Wiki
Just
to make sure we're all on the same page –
Unique
Identifier (which from now on will be referred to as ‘GUID', a.k.a. 'UUID'), is
an algorithm-based 32-byte hex string (128 bit integer) which is supposed to
generate completely unique values.
I’d
like to compare the chances of two identical generated GUIDs to the chance
earth will be destroyed by a meteor in the next five minutes.
Now,
if that happens – you won’t be here to prove me wrong! J
Here’s
one: 5B5D6F63-1FF0-4574-9B77-BD77D716FD66.
It
is probably unique and there’s no other like it in the world.
You
can read more here - http://en.wikipedia.org/wiki/Globally_Unique_Identifier
Why should I?
With
today’s increasing demand for fully-distributed systems, GUID usage is
increasing accordingly.
It
allows managing two or more disconnected databases which later on need to
merge, knowing that each row on desired shared tables is unique.
Here’s a simple example –
Consider a very large company with many
branches across the world.
Each branch has local users, and there’s a sync process which merges the entire
users list.
The ‘traditional’ way is to maintain a
range of numbers for each branch, for example:
- use
a prefix on the username to maintain uniqueness
- Assign
a numeric range for each branch (easier today with SQL 2012's sequences
support)
- Make
a combined key of two columns, for example - UserId+BranchId columns
This is a classic sample for using GUID
instead – make the UserId column GUID and problem is solved.
Sounds like fun! Any reason
why I shouldn’t use it?
Well, yes.
Before you get all excited and change
your “int’s” and “bigint’s” to GUIDs, consider the following:
- GUID
column takes 16 bytes, which is double than Bigint (long).
o This
means that index on the column will also take more space
- Index
Fragmentation is an issue and it is most likely to happen.
o (See
more about it on the Tips section below)
- Not
all databases support GUIDs.
o So,
if you migrate to mysql, you'll have to change the datatype to CHAR(32), so it
takes even more space as a result
Some Best-Practices Tips:
[Tip #1]
The first, and probably the most
important tip, is to avoid using CLUSTERED INDEX on GUID's.

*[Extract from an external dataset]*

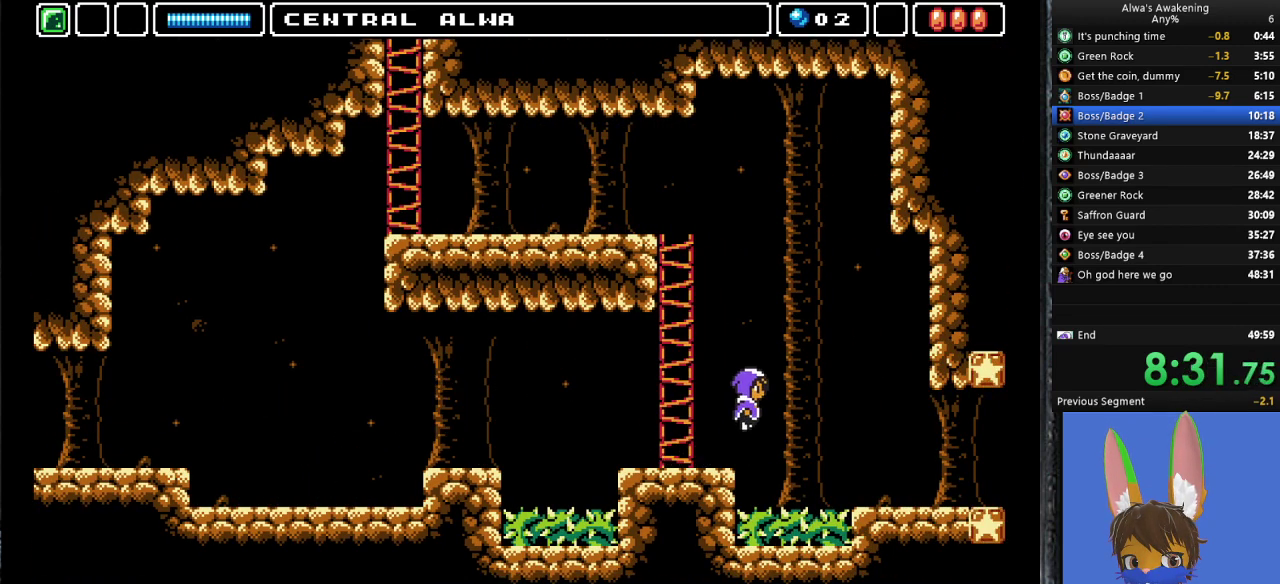
{"buttons": ["DPAD_RIGHT"], "left_stick": "center", "events": []}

This is because the GUID values are random – a physical sort will cause the
table to be re-sorted very frequently and will also result with an excessive
I/O consumption.
So do one of the following:
Either create another identity on the
table, which also serves as the PRIMARY KEY (also a generic best practice of
avoiding 'heap' tables)
OR -
When
possible - use the NEWSEQUENTIALID function.
This
will create unique GUIDs on a table but will also make sure the new generated
GUID is greater than the last. (It is still globally unique as long as the
machine has its own MAC address).
Let’s
review a quick sample of the differences between the NEWID() function and the
NEWSEQUENTIALID default value.
We'll
create two tables; each uses one of the techniques:
-- Creating the
tables:
IF OBJECT_ID('UsersNewId') IS NULL
BEGIN
CREATE TABLE UsersNewId
(
UserId UNIQUEIDENTIFIER PRIMARY KEY NONCLUSTERED DEFAULT NEWID(),
UserName VarChar(255)
)
END
IF OBJECT_ID('UsersNewSeqId') IS NULL
BEGIN
CREATE TABLE UsersNewSeqId
(
UserId UNIQUEIDENTIFIER PRIMARY KEY NONCLUSTERED DEFAULT NEWSEQUENTIALID(),
UserName VarChar(255)
)
END;
-- Now, let's
fill the tables with some data
-- Note: I'm
using SQL2008+ syntax here; On SQL2005 you need to separate the insert
statements
INSERT INTO UsersNewId(UserName) VALUES ('User1'),('User2'),('User3'),('User4'),('User5')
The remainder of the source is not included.